Le consultant de Canal+ Philippe Doucet n’a pas mâché ses mots en analysant le visage actuel de la sélection tunisienne. Dans une sortie sans détour, l’ancien journaliste sportif a livré une lecture critique de l’ADN footballistique des Aigles de Carthage, qu’il juge trop prudente, trop calculatrice et peu tournée vers la recherche de l’excellence, malgré des résultats réguliers sur la scène continentale.
À la question de savoir si la Tunisie l’a déjà fait rêver en Coupe d’Afrique des nations, Philippe Doucet répond sans hésitation : « Jamais. Non, jamais. » Pour lui, la sélection tunisienne incarne une équipe régulière, disciplinée et structurée, mais dont le jeu manque de panache et d’audace. « La Tunisie, c’est vraiment l’équipe qui joue avec le frein à main », affirme-t-il, soulignant une tendance à gérer les matchs dans une logique purement comptable.
A lire aussi : Philippe Doucet : « La Côte d’Ivoire a changé le regard de plusieurs Européens sur la CAN »
Selon le consultant, cette approche se traduit souvent par une stratégie minimaliste. Lorsque la Tunisie ouvre le score, elle se contente de défendre son avantage, sans chercher à enfoncer le clou. Et lorsque l’adversaire revient à égalité, elle « s’accroche, ne prend aucun risque et attend les tirs au but ». Une philosophie de jeu qui, bien que pragmatique, frustre les amateurs de football offensif et spectaculaire.
Philippe Doucet reconnaît néanmoins la constance de la Tunisie dans les grandes compétitions africaines. « Elle atteint les quarts de finale presque à chaque fois », rappelle-t-il, notant que la sélection tunisienne est rarement éliminée dès le premier tour. Cette régularité témoigne d’une certaine solidité structurelle, mais révèle aussi, selon lui, un plafond de verre que la Tunisie peine à briser.

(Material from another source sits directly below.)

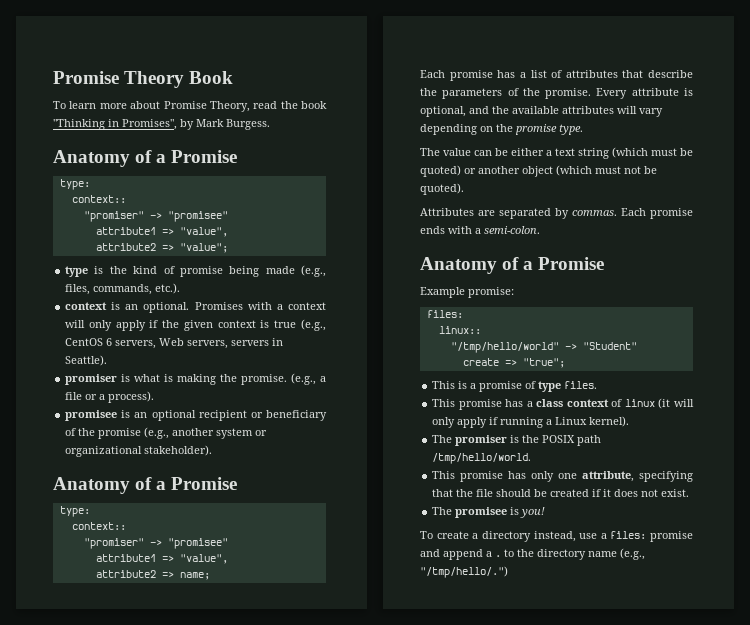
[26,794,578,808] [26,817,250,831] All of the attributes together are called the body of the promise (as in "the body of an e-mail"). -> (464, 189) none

Pour expliquer cette limite récurrente, le consultant pointe du doigt un problème plus profond, qu’il qualifie de « logiciel à changer ». À ses yeux, les entraîneurs tunisiens s’inscrivent souvent dans un même moule, privilégiant la prudence à l’audace, la sécurité au dépassement de soi. « Ils ne poussent pas vers l’excellence », déplore-t-il, estimant que cette mentalité freine l’émergence d’une équipe capable de rivaliser durablement avec les meilleures nations africaines.
En conséquence, la Tunisie, fidèle à son ADN, « s’éteint doucement lorsque la marche devient trop haute ». Une critique sévère, mais qui se veut aussi un appel à la remise en question. Pour Philippe Doucet, seul un changement de philosophie, plus ambitieuse et tournée vers l’offensive, permettra aux Aigles de Carthage de transformer leur régularité en véritables conquêtes continentales et de retrouver une place de choix dans le cœur des passionnés de football africain.